Of course, before Birds of Prey was even released, it was revealed that John Wick‘s Chad Stahelski was helming reshoots designed to punch up the quality of the action, and the longtime stunt choreographer turned acclaimed filmmaker’s fingerprints are very much noticeable in several of the set pieces. Still, though Harley Quinn’s solo movie isn’t the worst entry in the shared universe, it just didn’t seem to tick a lot of boxes for most fans.

In a recent interview, Yan opened up about making the pic and admitted that she didn’t have much say in the final edit, with the majority of the creative decisions being taken by the Warner Bros. hierarchy, which shouldn’t come as a surprise to anyone familiar with how Suicide Squad and Justice League turned out.

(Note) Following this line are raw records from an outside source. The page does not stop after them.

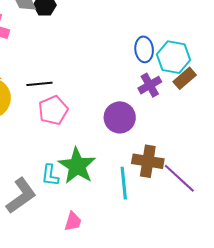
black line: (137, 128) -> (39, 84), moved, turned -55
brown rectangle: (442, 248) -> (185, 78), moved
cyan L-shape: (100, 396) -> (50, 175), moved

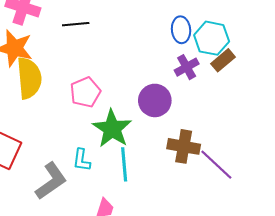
black line: (39, 84) -> (76, 24), moved
green star: (77, 166) -> (112, 129), moved
cyan line: (124, 183) -> (124, 164), moved

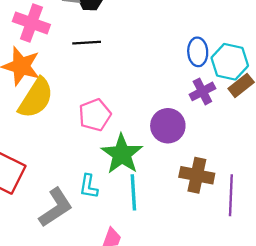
yellow semicircle: (29, 78) -> (36, 98), turned 36
purple line: (216, 165) -> (231, 195), turned 48

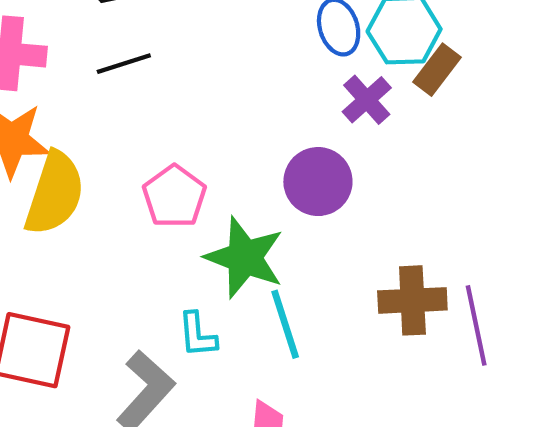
brown cross: (197, 175) -> (412, 300), moved
purple line: (231, 195) -> (476, 325), moved

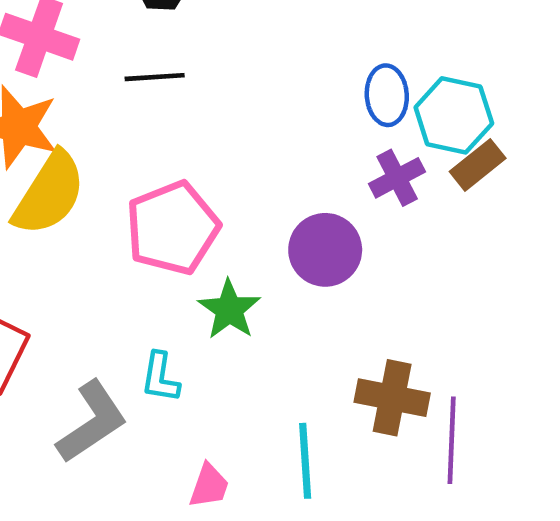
pink pentagon: (174, 196) -> (172, 228), size x1.4
green star: (245, 258) -> (229, 310), size x0.7
cyan line: (285, 324) -> (305, 461), moved

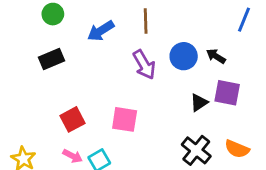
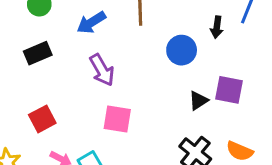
black arrow: (216, 56) -> (217, 27), moved, turned -114
purple arrow: (144, 65) -> (102, 70), moved
red square: (73, 119) -> (42, 119), moved

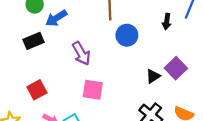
blue arrow: (91, 23) -> (56, 18), moved
blue circle: (182, 50) -> (127, 35), moved
purple square: (229, 90) -> (176, 68), turned 35

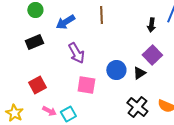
blue arrow: (56, 18) -> (65, 22), moved
blue circle: (127, 35) -> (116, 70), moved
purple square: (176, 68) -> (152, 55), moved

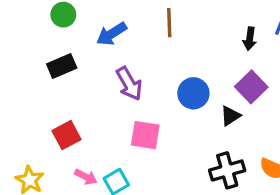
blue circle: (116, 70) -> (193, 93), moved
black cross: (137, 107) -> (227, 170), turned 35

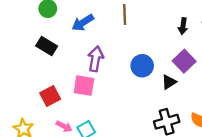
black rectangle: (62, 66) -> (47, 46), turned 54
purple arrow: (129, 84) -> (96, 59), turned -140
pink square: (145, 135) -> (84, 86), moved

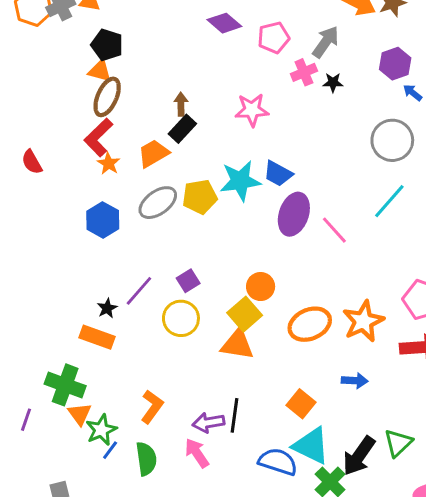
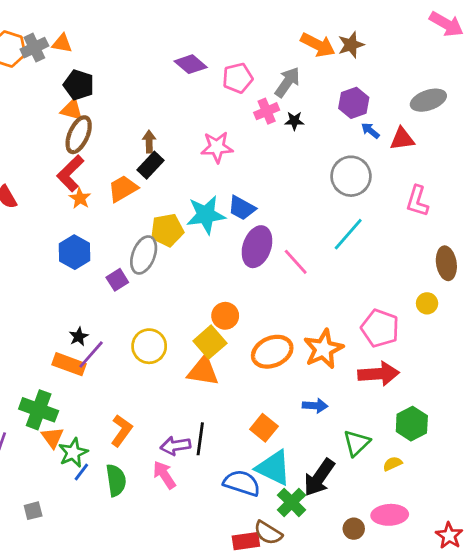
gray ellipse: (158, 203) -> (144, 255), moved, turned -33
purple square: (188, 281) -> (117, 280), moved
purple line: (139, 291) -> (91, 354), moved
green triangle: (398, 443) -> (357, 443), moved

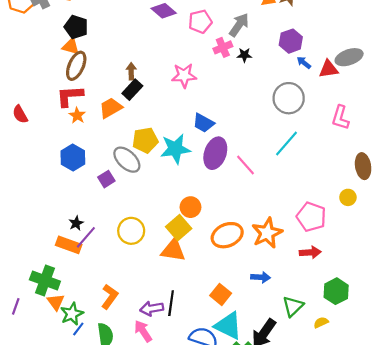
gray ellipse: (428, 100) -> (349, 57), moved
red L-shape: (70, 173) -> (70, 96), turned 40
cyan star: (206, 215) -> (175, 149), moved
gray ellipse: (144, 255) -> (127, 160), turned -68
red arrow: (379, 374) -> (310, 252), size x0.7

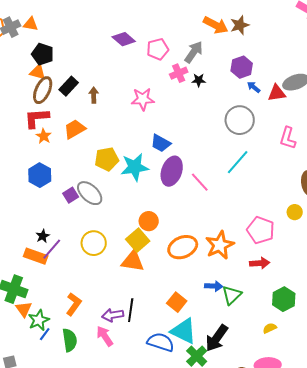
black rectangle: (132, 90) -> (69, 86), moved
gray ellipse: (127, 160) -> (90, 193), moved
green triangle: (293, 306) -> (232, 295), moved

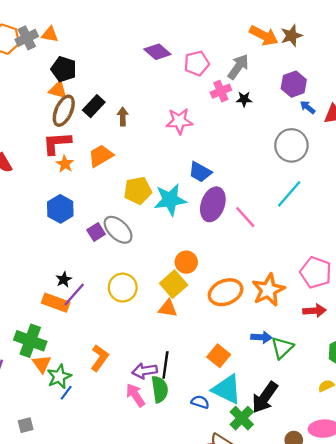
orange triangle: (133, 261) -> (168, 308), size x0.7
green semicircle: (70, 340) -> (160, 389), moved
blue semicircle: (161, 342) -> (200, 402), size x0.6

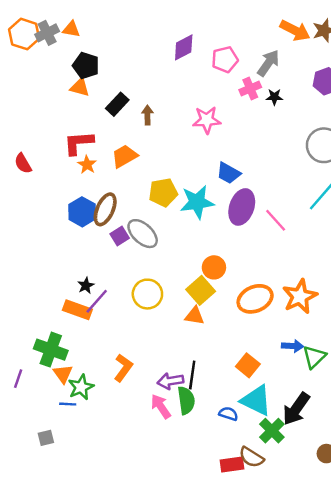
purple diamond: (157, 52) -> (184, 47), turned -68
brown ellipse: (64, 111) -> (105, 209), moved
blue line: (66, 393) -> (68, 404), moved, turned 56

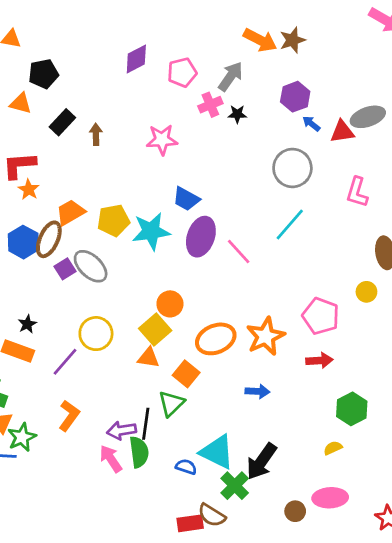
black pentagon: (86, 66) -> (43, 74), moved, turned -30
orange trapezoid: (124, 156) -> (70, 212), moved
purple line: (97, 301) -> (65, 362), moved
green triangle: (314, 357) -> (171, 404), moved
orange square: (248, 365) -> (186, 374), moved

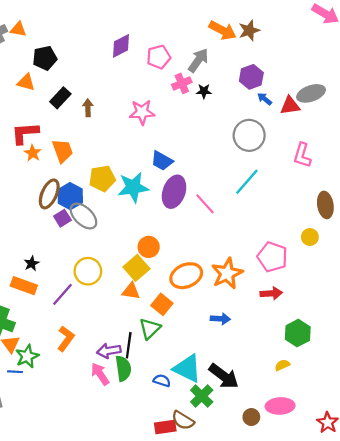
orange trapezoid: (70, 212) -> (62, 151), moved, turned 100
blue hexagon: (23, 242) -> (70, 196), moved
black arrow: (261, 461) -> (224, 376), turned -88

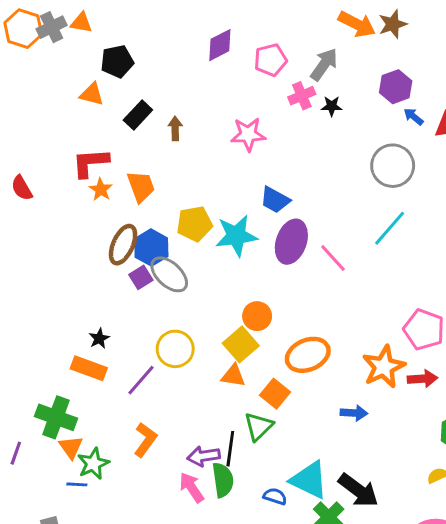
orange star: (227, 273) -> (384, 367), moved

“I think when you’re dealing with a budget like Birds of Prey had and the sort of pressures of a studio, especially a studio that is undergoing a lot of change, inevitably you end up having to compromise and fight for stuff. And you win some and you lose a lot. It’s just kind of how it is. I would have loved to have more control over the edit. But that’s just kind of how it is. I don’t know if there’s a Cathy Yan cut out there, but I think for any filmmaker, all of us are in it because we want to express ourselves as wholly as possible. And to match what you ultimately see on screen with what’s in our head.”

Yan isn’t blaming the studio, though, and she’s smart enough to know that these things happen when a relatively untested director is handed $100 million to deliver a superhero blockbuster like Birds of Prey, especially when WB have so much history when it comes to meddling in the affairs of the DCEU.